Practical Pearls for Providers
- Who to Consider for MPFF:
- Patients with chronic pelvic pain, negative workup for endometriosis/fibroids/adeno, and imaging evidence of pelvic vein dilatation or reversed flow (14:40–16:15).
- Women who are not candidates for, or decline, hormones, surgery, or embolization.
- How to Use in Practice:
- Shared decision-making; discuss experimental nature and data limitations.
- Monitor for improvement while on treatment; set expectations about symptoms returning after stopping.
- Caveats:
- Not for endo/adeno/other clear causes without vascular findings.
- Need for better, larger RCTs and commercially available, standardized MPFF (27:35).
- Encouraged as a topic for journal clubs and collaborative discussion.
Notable Segments & Timestamps
- Intro to VO-CPP/PeVD: 00:36–08:58
- Cross-specialty collaboration and recent radiology guidance: 09:56–13:00
- Explanation of flavonoid therapy and review’s significance: 13:00–22:42
- Systematic review details and results: 23:12–26:30
- Clinical recommendations and future research needs: 26:30–29:10
Conclusion
Dr.

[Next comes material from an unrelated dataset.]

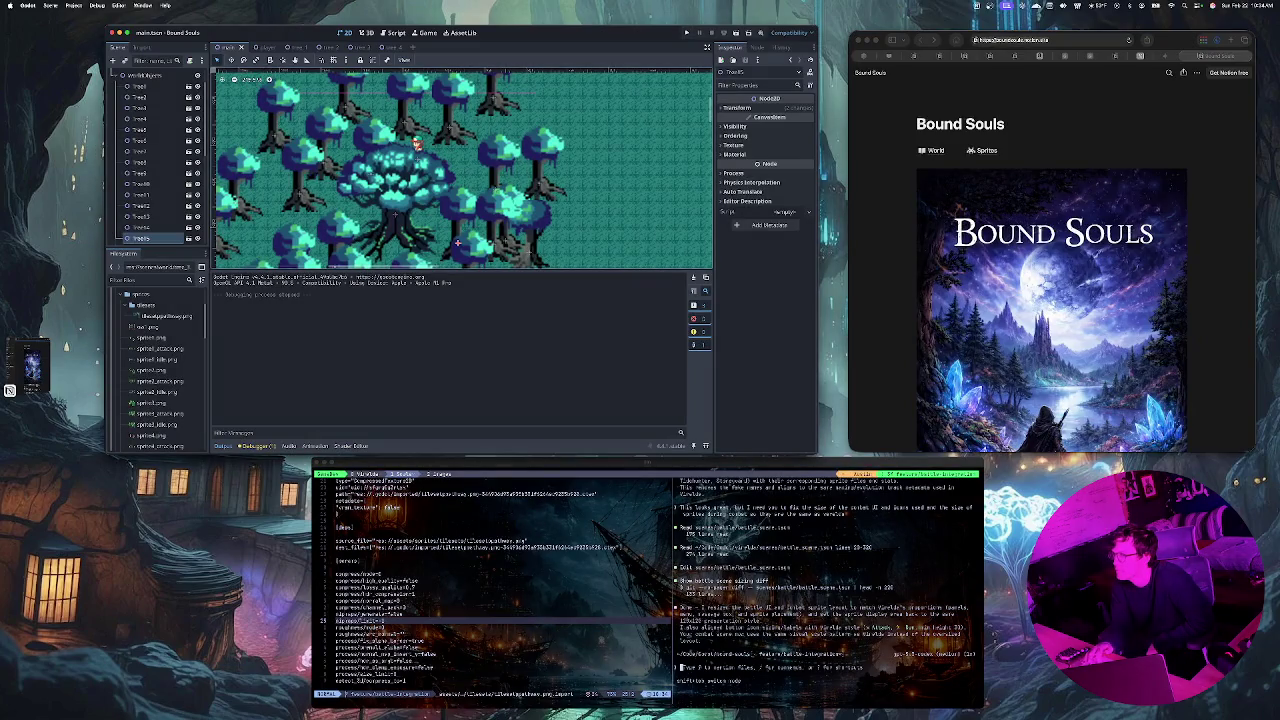
{"action": "key", "text": "super+s"}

Chapa emphasizes the evolving understanding and collaborative management possibilities for PeVD-related chronic pelvic pain, with the new systematic review giving cautious but real hope for MPFF as a low-risk therapeutic option. He calls for more rigorous studies but urges clinicians to consider the potential of flavonoid therapy, particularly in well-selected patients, as an interim measure or alternative to invasive procedures.
Resource Mentioned:
- Venoactive Drugs for Venous Origin Chronic Pelvic Pain in Women: A Systematic Review (Phlebology, Dec 2025)
- Radiology expert panel on PeVD (AJR, 2023)
Tone Takeaway:
Engaged, collaborative, a little irreverent, highly practical, and committed to improving women’s health and education — “medical education should NOT be boring!”